Why Apple Is Fighting Not To Unlock iPhones For The Government

Yesterday, the FBI filed an order compelling Apple to unlock an iPhone used by Syed Farook, one of the attackers in the San Bernardino shooting incident late last year which left 14 people dead.

Shortly thereafter, Apple CEO Tim Cook published a bold statement indicating that Apple planned to fight the order. Apple was joined by the Electronic Frontier Foundation, which said it would aid  in the fight.

We’ve already covered the nuts and bolts of the request, as well as Cook’s response and the White House’s response to that response. You can read those for a primer. There has been a lot of ink spilled and there will likely be a lot more, but there are a few questions that I think deserve a closer look — and there is a broader point to be made that will likely get obfuscated by people pursuing technical details rather than implications.

This current order is all about Apple refusing to unlock a single device for the FBI. It is not to be confused with the related, but bigger, battle over the government forcing tech companies to weaken their encryption by introducing a ‘secret’ key that only they have.

The key question of the day is this: Why is Apple fighting not to unlock a terrorist’s iPhone, instead of waiting to fight their big battle over encryption back doors? Let’s dissect it.

The Ask

The government wants Apple to create a ‘one-off’ version of iOS that it could install on this device with three key changes:

  1. Disable or bypass the auto-erase function of iOS. This erases your phone if too many wrong passwords are input. A commonly enabled setting on corporate phones — which the iPhone 5c owned by the government agency for which Farook worked — is.
  2. Remove the delay on password inputs so that the FBI can ‘guess’ the passcode on the phone quicker, without it locking them out for minutes or hours, which is what iOS does to stop any random thief from doing this kind of thing. The inputs would be lowered to around 80 milliseconds, which would allow the password to be guessed in under an hour if it were 4 digits and significantly longer if it were more.
  3. Allow the FBI to submit passcode via the physical port on the phone, or a wireless protocol like Bluetooth or WiFi.

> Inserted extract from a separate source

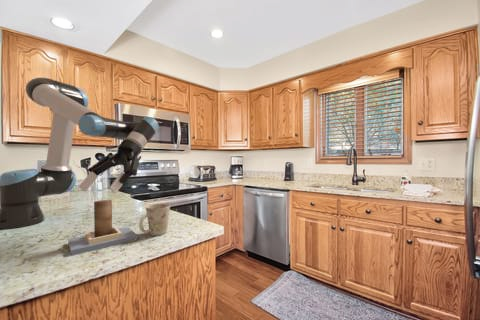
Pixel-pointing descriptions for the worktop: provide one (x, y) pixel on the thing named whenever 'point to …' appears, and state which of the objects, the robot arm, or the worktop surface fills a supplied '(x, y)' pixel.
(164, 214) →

The final condition there is the scariest, and the one that Apple objects to the most. Don’t get me wrong. Cook’s letter clearly states that Apple is opposed to all of the conditions, but that last one is different. It is asking Apple to add a vulnerability to its software and devices, not just ‘remove’ a roadblock.

There is a possibility that Apple could drag this out with the FBI for a very long time, arguing about reasonable demands or the costs of this to Apple (which could be prohibitive as signing firmware is an incredibly non-trivial process). One outcome could be that Apple grinds down the asks until they just disable the auto-erase function, which is an operating system option that already exists, and leave the rest of it to the FBI to figure out.

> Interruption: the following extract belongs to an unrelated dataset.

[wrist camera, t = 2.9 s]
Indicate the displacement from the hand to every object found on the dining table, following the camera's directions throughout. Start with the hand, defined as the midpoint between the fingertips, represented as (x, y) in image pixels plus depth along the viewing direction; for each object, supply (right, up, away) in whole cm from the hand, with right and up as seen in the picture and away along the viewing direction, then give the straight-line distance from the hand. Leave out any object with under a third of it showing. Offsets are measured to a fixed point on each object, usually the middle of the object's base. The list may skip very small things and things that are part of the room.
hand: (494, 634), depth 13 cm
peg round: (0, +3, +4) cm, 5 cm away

But that final ask is what the entire objection hinges on. The All Writs Act, passed in 1789 (yes, a 200-year-old law,) is being used to force Apple to comply. The fact that the act is being used to try to make Apple do a lot of work to modify iOS and to add functionality that would significantly weaken its products and their security will likely be at the core of Apple’s defense when this gets to the courts. It’s a huge ballooning of the scope of the AWA, and it sets a precedent for allowing the government to force Apple or other companies to modify their systems to allow access to your private data.

And herein lies the rub. There has been some chatter about whether these kinds of changes would even be possible with Apple’s newer devices. Those devices come equipped with Apple’s proprietary Secure Enclave, a portion of the core processing chip where private encryption keys are stored and used to secure data and to enable features like Touch ID. Apple says that the things that the FBI is asking for are also possible on newer devices with the Secure Enclave. The technical solutions to the asks would be different (no specifics were provided) than they are on the iPhone 5c (and other older iPhones), but not impossible.

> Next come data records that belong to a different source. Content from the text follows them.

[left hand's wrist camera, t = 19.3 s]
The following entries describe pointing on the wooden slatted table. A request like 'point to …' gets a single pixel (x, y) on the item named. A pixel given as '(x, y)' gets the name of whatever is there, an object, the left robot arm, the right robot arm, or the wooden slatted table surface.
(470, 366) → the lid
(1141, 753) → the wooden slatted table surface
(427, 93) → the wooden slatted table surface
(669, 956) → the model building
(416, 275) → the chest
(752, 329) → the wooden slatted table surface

If I had to bet, Apple is probably working double time to lock it down even tighter. Its reply to the next order of this type is likely to be two words long. You pick the two.

The point is that the FBI is asking Apple to crack its own safe. It doesn’t matter how good the locks are if you modify them to be weak after installing them. And once the precedent is set then the opportunity is there for similar requests to be made of all billion or so active iOS devices. Hence the importance of this fight for Apple.

This is why the debate around this particular order should not focus overmuch on the technical aspects — but on the fact that the government would be weakening the security of a private company’s product, potentially impacting the civil liberties of American citizens and foreign nationals worldwide that use those products.